• [Do this] Rewrite all of the records below as a numbered list with one line per entry, skipping blank lines. Leave the picture markers out of your answer.

• [Exercise materials]
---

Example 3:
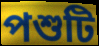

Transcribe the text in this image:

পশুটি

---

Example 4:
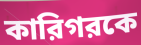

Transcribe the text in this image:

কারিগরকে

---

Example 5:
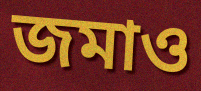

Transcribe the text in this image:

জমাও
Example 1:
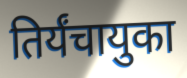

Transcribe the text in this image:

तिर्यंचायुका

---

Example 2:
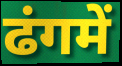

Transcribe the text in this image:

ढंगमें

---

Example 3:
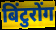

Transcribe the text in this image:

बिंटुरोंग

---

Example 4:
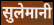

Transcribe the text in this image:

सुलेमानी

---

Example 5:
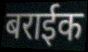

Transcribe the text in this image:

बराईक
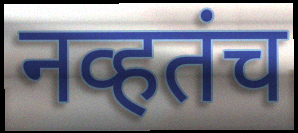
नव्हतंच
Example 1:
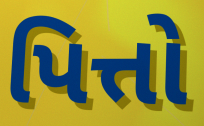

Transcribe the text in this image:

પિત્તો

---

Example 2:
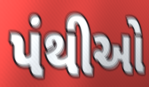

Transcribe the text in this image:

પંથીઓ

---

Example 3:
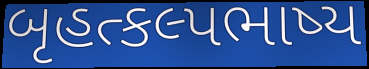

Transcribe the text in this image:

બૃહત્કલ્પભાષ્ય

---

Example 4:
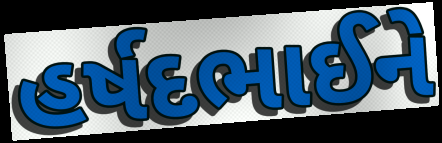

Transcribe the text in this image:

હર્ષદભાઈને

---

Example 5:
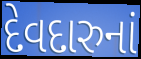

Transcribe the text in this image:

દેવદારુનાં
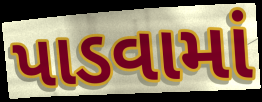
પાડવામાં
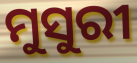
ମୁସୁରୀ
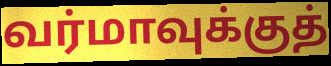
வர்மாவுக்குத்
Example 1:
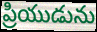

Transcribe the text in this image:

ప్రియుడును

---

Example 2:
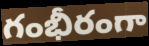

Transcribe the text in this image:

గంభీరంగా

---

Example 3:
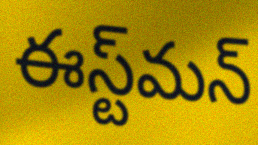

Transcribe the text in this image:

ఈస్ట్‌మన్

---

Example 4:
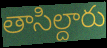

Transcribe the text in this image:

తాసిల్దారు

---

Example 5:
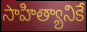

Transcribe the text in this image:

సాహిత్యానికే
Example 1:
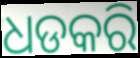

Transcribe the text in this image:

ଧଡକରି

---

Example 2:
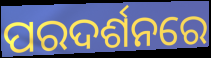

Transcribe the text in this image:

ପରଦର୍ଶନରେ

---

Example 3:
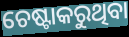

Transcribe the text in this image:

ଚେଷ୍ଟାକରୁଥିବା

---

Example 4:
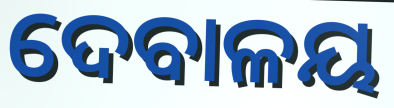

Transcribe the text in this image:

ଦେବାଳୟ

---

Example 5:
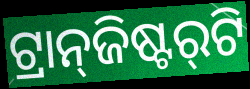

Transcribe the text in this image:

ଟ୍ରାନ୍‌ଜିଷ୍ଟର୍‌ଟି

• [Complete answer]
1. ---
2. Example 3:
3. Transcribe the text in this image:
4. পশুটি
5. ---
6. Example 4:
7. Transcribe the text in this image:
8. কারিগরকে
9. ---
10. Example 5:
11. Transcribe the text in this image:
12. জমাও
13. Example 1:
14. Transcribe the text in this image:
15. तिर्यंचायुका
16. ---
17. Example 2:
18. Transcribe the text in this image:
19. ढंगमें
20. ---
21. Example 3:
22. Transcribe the text in this image:
23. बिंटुरोंग
24. ---
25. Example 4:
26. Transcribe the text in this image:
27. सुलेमानी
28. ---
29. Example 5:
30. Transcribe the text in this image:
31. बराईक
32. नव्हतंच
33. Example 1:
34. Transcribe the text in this image:
35. પિત્તો
36. ---
37. Example 2:
38. Transcribe the text in this image:
39. પંથીઓ
40. ---
41. Example 3:
42. Transcribe the text in this image:
43. બૃહત્કલ્પભાષ્ય
44. ---
45. Example 4:
46. Transcribe the text in this image:
47. હર્ષદભાઈને
48. ---
49. Example 5:
50. Transcribe the text in this image:
51. દેવદારુનાં
52. પાડવામાં
53. ମୁସୁରୀ
54. வர்மாவுக்குத்
55. Example 1:
56. Transcribe the text in this image:
57. ప్రియుడును
58. ---
59. Example 2:
60. Transcribe the text in this image:
61. గంభీరంగా
62. ---
63. Example 3:
64. Transcribe the text in this image:
65. ఈస్ట్‌మన్
66. ---
67. Example 4:
68. Transcribe the text in this image:
69. తాసిల్దారు
70. ---
71. Example 5:
72. Transcribe the text in this image:
73. సాహిత్యానికే
74. Example 1:
75. Transcribe the text in this image:
76. ଧଡକରି
77. ---
78. Example 2:
79. Transcribe the text in this image:
80. ପରଦର୍ଶନରେ
81. ---
82. Example 3:
83. Transcribe the text in this image:
84. ଚେଷ୍ଟାକରୁଥିବା
85. ---
86. Example 4:
87. Transcribe the text in this image:
88. ଦେବାଳୟ
89. ---
90. Example 5:
91. Transcribe the text in this image:
92. ଟ୍ରାନ୍‌ଜିଷ୍ଟର୍‌ଟି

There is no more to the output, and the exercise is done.